For forest managers and biosecurity officials, the most practical questions are also urgent: Was each outbreak sparked by a single introduction or multiple? How quickly does a clonal lineage generate new variation? And does that variation track geography, signaling local spread, or stay uniform, suggesting containment?
The answers shape policy and budgets because the more an invasive pathogen spreads and diversifies, the harder — and costlier — it is to control for landowners, agencies and plant supply chains that depend on healthy forests.
Genome sequencing tracks invasions dynamics
Researchers in the Oregon State University College of Agricultural Sciences and College of Forestry, in partnership with the USDA Agricultural Research Service, conducted a study, published in the journal Phytopathology, that used whole-genome sequencing to track the early invasion dynamics of both lineages in Oregon forests.

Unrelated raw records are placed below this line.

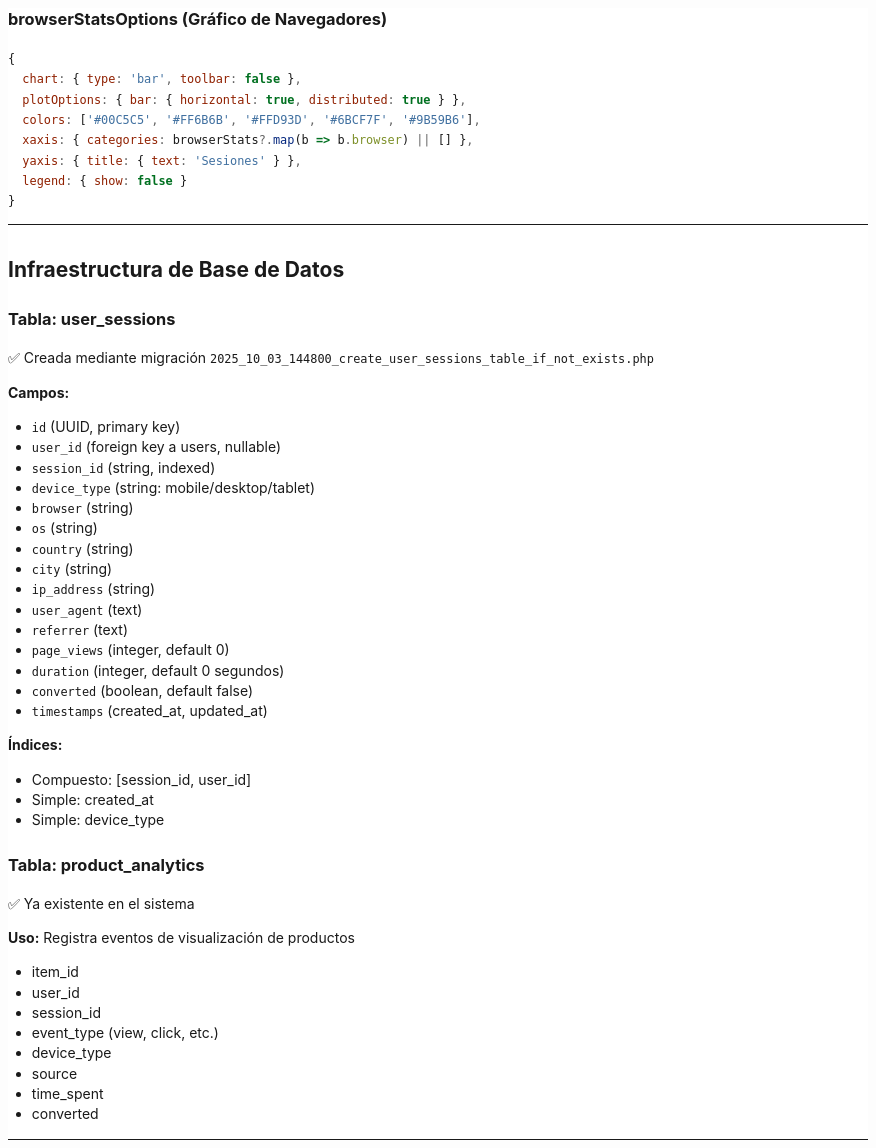 ### **browserStatsOptions** (Gráfico de Navegadores)
```javascript
{
  chart: { type: 'bar', toolbar: false },
  plotOptions: { bar: { horizontal: true, distributed: true } },
  colors: ['#00C5C5', '#FF6B6B', '#FFD93D', '#6BCF7F', '#9B59B6'],
  xaxis: { categories: browserStats?.map(b => b.browser) || [] },
  yaxis: { title: { text: 'Sesiones' } },
  legend: { show: false }
}
```

---

## Infraestructura de Base de Datos

### **Tabla: user_sessions**
✅ Creada mediante migración `2025_10_03_144800_create_user_sessions_table_if_not_exists.php`

**Campos:**
- `id` (UUID, primary key)
- `user_id` (foreign key a users, nullable)
- `session_id` (string, indexed)
- `device_type` (string: mobile/desktop/tablet)
- `browser` (string)
- `os` (string)
- `country` (string)
- `city` (string)
- `ip_address` (string)
- `user_agent` (text)
- `referrer` (text)
- `page_views` (integer, default 0)
- `duration` (integer, default 0 segundos)
- `converted` (boolean, default false)
- `timestamps` (created_at, updated_at)

**Índices:**
- Compuesto: [session_id, user_id]
- Simple: created_at
- Simple: device_type

### **Tabla: product_analytics**
✅ Ya existente en el sistema

**Uso:** Registra eventos de visualización de productos
- item_id
- user_id
- session_id
- event_type (view, click, etc.)
- device_type
- source
- time_spent
- converted

---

They analyzed genomes from 134 NA1 isolates collected from 2001 to 2005 and 160 EU1 isolates collected from 2015 to 2019 — the first five years after each lineage was detected.
Using tens of thousands of genetic markers in gene-rich regions, the research team compared diversity within each lineage and looked for patterns by year and location. They also assessed loss of heterozygosity, or LOH, which can rapidly change genomes through mitotic recombination even in a strictly clonal organism.
Findings showed patterns of spread and change
This genome-scale approach builds on earlier monitoring and provides evidence that helps distinguish single from repeated introductions and whether management is constraining spread. The analysis supported a clear message: the two invasions did not behave the same way.
For the newer strain, EU1, samples were very similar to one another, and the differences didn’t vary much from place to place. That pattern points to a single introduction followed by limited spread — consistent with Oregon’s use of quarantines, surveys and targeted removal of infected plants.
For the older strain, NA1, samples showed more differences overall. Those differences tended to grow with distance across the landscape, suggesting the pathogen has been spreading locally over time. As it spreads, it also changes in small ways, which can make long-term control more difficult and costly for land managers and landowners.
The study also found a key difference in how the two strains change. In NA1, the pathogen often “rewrites” parts of its genetic instruction book in bigger chunks, while that was uncommon in EU1. This may help explain why NA1 has been able to change more quickly even though it mostly reproduces by making copies of itself.
Public value
The study also reinforces a key biosecurity reality: Human-mediated movement of live plants and other materials is a major driver of introductions. Prevention and rapid response reduce the chance a pathogen will establish, spread and diversify.
The findings support investments in inspection capacity, nursery sanitation standards and early detection systems that help avoid escalating, multidecade public costs.
The work also shows how state and local support for Oregon State University helps leverage competitive federal funding to protect forests, working landscapes and the communities and ecosystems that depend on them.
This research was supported by the USDA Agricultural Research Service (multiple CRIS and AFRI projects) and the USDA Agricultural Research Service Floriculture Nursery Initiative research programs.